For a full update on the programme go to:


mailto:http://www.southwarkccg.nhs.uk/GetInvolved/ImprovingServicesConsultation/More%20Information/Programme%20update%20-%20October%202013.pdf

Sorry, but I am going to bring your well-meaning, jargon infested document to the attention of EDF readers.


From the above link, this line especially caught my eye.


"*There should be a communications and engagement plan that seeks to reach all sections of the

community."

Look: The plan needn't "seek to reach..." it needs to actually REACH; and not "all sections of the community" but EVERYONE.

We can all blither on about 'seeking' things, or how stuff 'should' happen. As for 'sections of communities', where do they exist?


Here are its other lines - readers, feel free to get cracking with your Plain English pea-shooters.


"*The consultation supports the development of community-based health services, and in particular services for people with long term conditions.


*The CCG should talk to NHS Property Services (the current owners) about the Dulwich Hospital site and the development of a significant health centre ?hub?.


*Plans should include improving the quality of primary care and community service provision.


*Local people value good quality general practice and the CCG should build on this.


*The CCG should develop services in a way that supports integration, continuity of care and which are

located in a way that reflects the care pathway.


*Access and transport are critical factors in the plans we are developing, and the hub or centre should

be located in a way that maximises transport opportunities.

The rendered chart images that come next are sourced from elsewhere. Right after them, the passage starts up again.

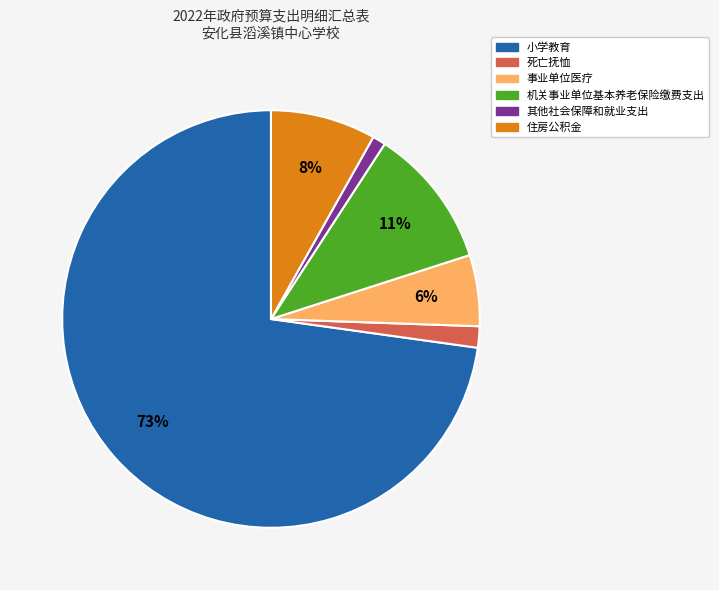

Which slice is the largest?

小学教育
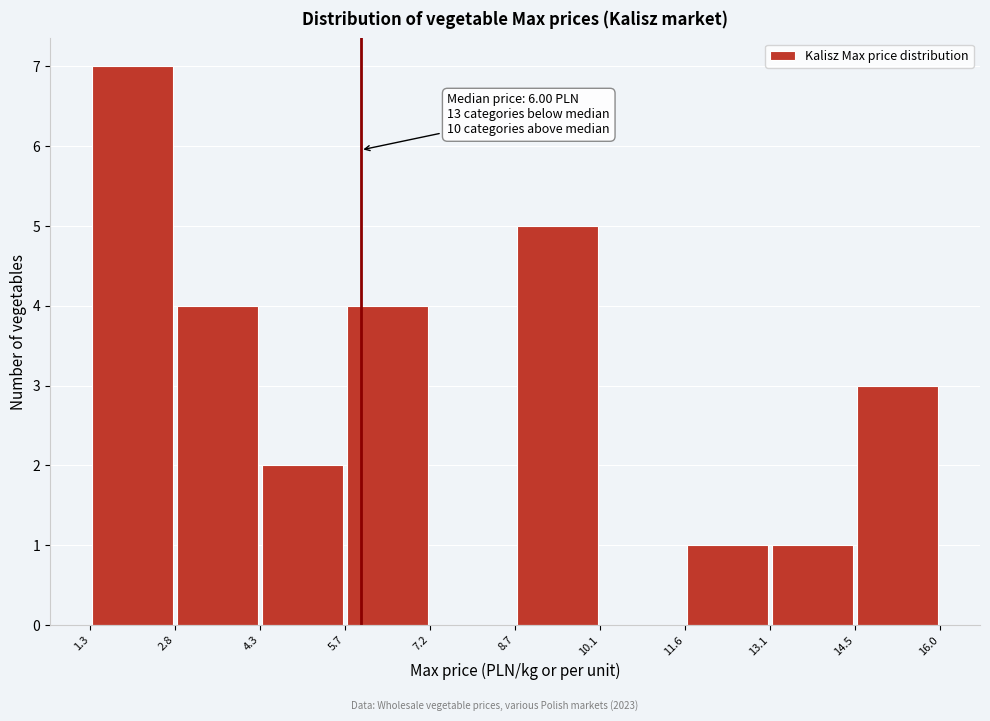

Which range on the x-axis has the tallest bar?

1.3 to 2.8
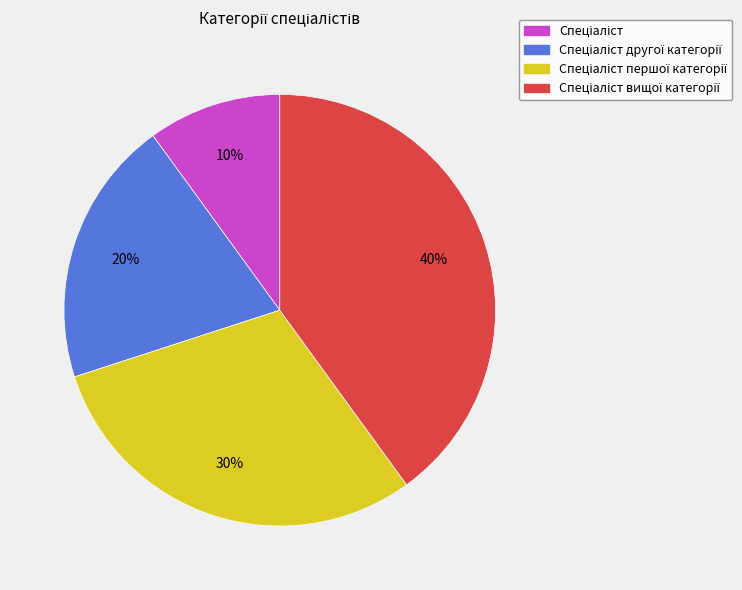

Count the number of slices in the pie.

4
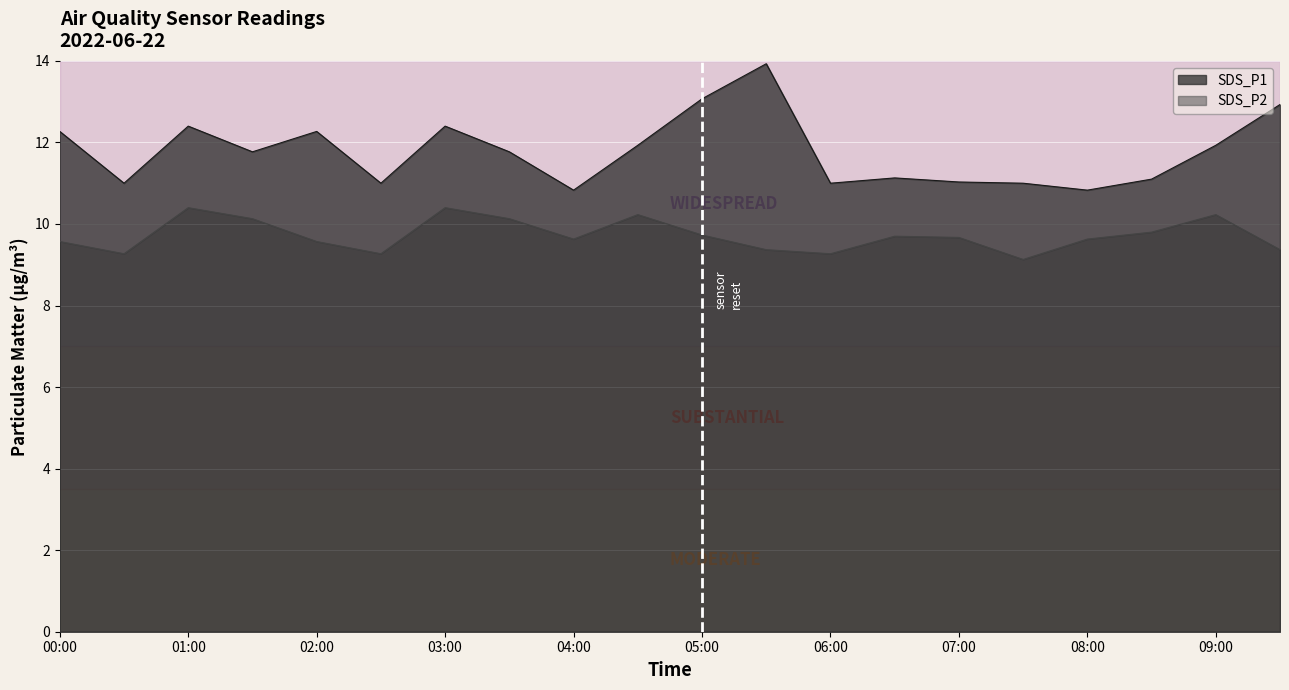

The SDS_P2 series shows 9.7 at 06:30. True or false?

True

*Service users should be involved in design."

fl0wer Wrote:

-------------------------------------------------------

> Sorry, but I am going to bring your well-meaning,

> jargon infested document to the attention of EDF

> readers.


This seems a little unfair, give the document is effectively a summary of a repeat. They're just re-announcing the choice of Option A (or possibly B, I forget), and setting out some of the blander findings of the survey. If they'd just said they were building the polyclinic, without adding all the guff, they'd have had nothing new to say at all.


Besides, the fact that patients feel the health service should deliver healthcare in a way that people can access might seem haemorrhagically obvious to the layman, but other threads suggest it'll come as shocking news to GPs. Dressing it up in the euphemistic garbage of the industry may help drive the message home and thus move the project forward within the service delivery community. That, surely, can't be a bad thing.

I see your point but "producing this tosh" is a sign of the times and has come to be expected. I think there is a danger of condemning the proposals too soon, on the face of it they seem positive and of benefit to the community. Perhaps the time to protest is if, as the proposals become more detailed, it becomes clear there are plans which may have a detrimental impact.